Former Russian officer accused of being MI5 spy
Nick Paton Walsh in Moscow
Friday January 16, 2004
The Guardian
A former officer in the Russian security services, the FSB, who recently
investigated the bombing of several apartment buildings across Russia in 1999
for an independent commission of MPs, has been accused of being recruited to
spy for the British security service, MI5.
Mikhail Trepashkin
was arrested in October and began
trial last month in a sealed courtroom for disclosing
state secrets and possession of an illegal handgun and ammunition.

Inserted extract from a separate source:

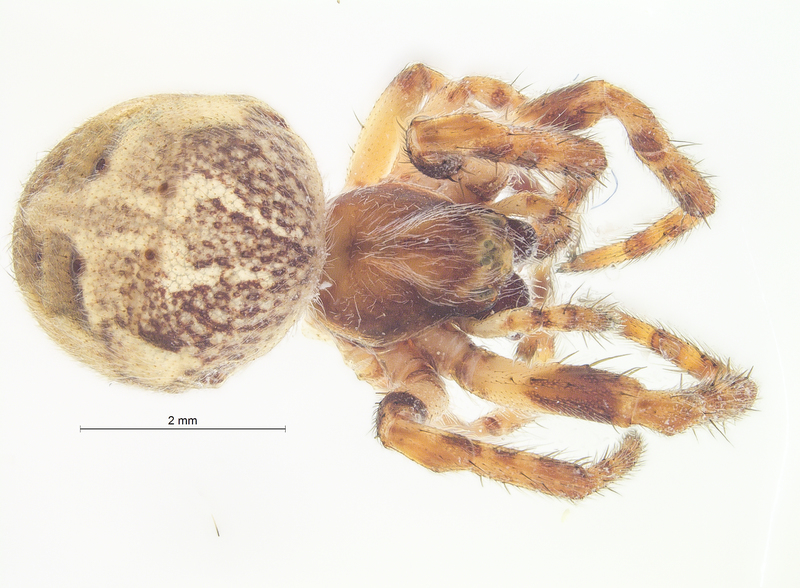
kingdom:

His indictment has not been
made public because of the strict secrecy in which Russia holds
espionage trials.
Yet according
to detailed notes taken by
Mr Trepashkin of his indictment, seen by the Guardian,
he is accused by the FSB of planning
to use his privileged access to its archives
as a former officer to gather compromising
material about the apartment bombings.
He denies the accusation.
His wife
and friends say he is being prosecuted
for exposing evidence of the FSB's involvement in the blasts, which
killed 246 and were blamed on Chechen rebels, sparking the second
war in the strife-torn republic.
A Moscow
court on Monday jailed two men for life for the
blasts, in what many saw as an attempt to close
the lid on one of the more
perplexing and dark episodes of Russia's recent history. Vladimir Putin's tough response
to this domestic
"terrorism" won him his first mandate
in the presidential election of 2000.
Mr Putin's opponents claim that the FSB planned
the apartment blasts to get
"their man" into power, a theory
the Kremlin vigorously denies. Relatives of the blast victims
have written an open letter saying
that there remain many unanswered
questions about the bombings, and
demanding to know why Mr
Trepashkin was arrested. Mr Trepashkin,
who was sacked
from the FSB more than six
years ago, had claimed to have
fresh evidence about the security
service's involvement in the blasts.
According to his notes of his indictment, the FSB allege he would then
pass this information to another former FSB officer, Alexander Litvinenko, and the Russian tycoon
and former Kremlin kingmaker Boris Berezovsky. Both men have political asylum in London and would then
pass the information to MI5, the notes say. The FSB conclude that the plan was
for a "project of misinformation" implicating
it in the blast.
Mr Trepashkin
was arrested three months after
being summoned by military prosecutors
for questioning about his links with Mr Litvinenko,
an ally of Mr Berezovsky who has testified of his personal knowledge about the FSB's alleged
involvement in the explosions.
Mr Trepashkin's
home was searched last January
by FSB officers. They claimed to
have found numerous confidential papers, up to
15 years old, that he had stored
during his time working at the FSB. He was
later arrested for illegal possession of a firearm.
His wife,
Tatyana, said at the time that the
gun had been planted. She said
yesterday: "My husband had a mania to keep all his documents
from the time he worked at the
FSB at home. I thought they were garbage,
but [the FSB] found them, and latched
on to them."
Mr Litvinenko
has previously denied any wrongdoing. Mr Berezovsky was
granted asylum in Britain after Scotland
Yard was alerted to a possible
attempt to assassinate him in the court that
was hearing a warrant from Russia
to extradite him.
Andrew Stephenson,
a solicitor for Mr Berezovsky, said: "If the Russians thought
they had evidence of secret confidential information being supplied to Mr
Berezovsky, I would have expected that
to have been
raised during the extradition hearing. It was
not."
The details
of the 1999 apartment bombings have become
part of an ongoing feud between Mr
Putin and Mr Berezovsky, who has relentlessly publicised accusations of FSB involvement.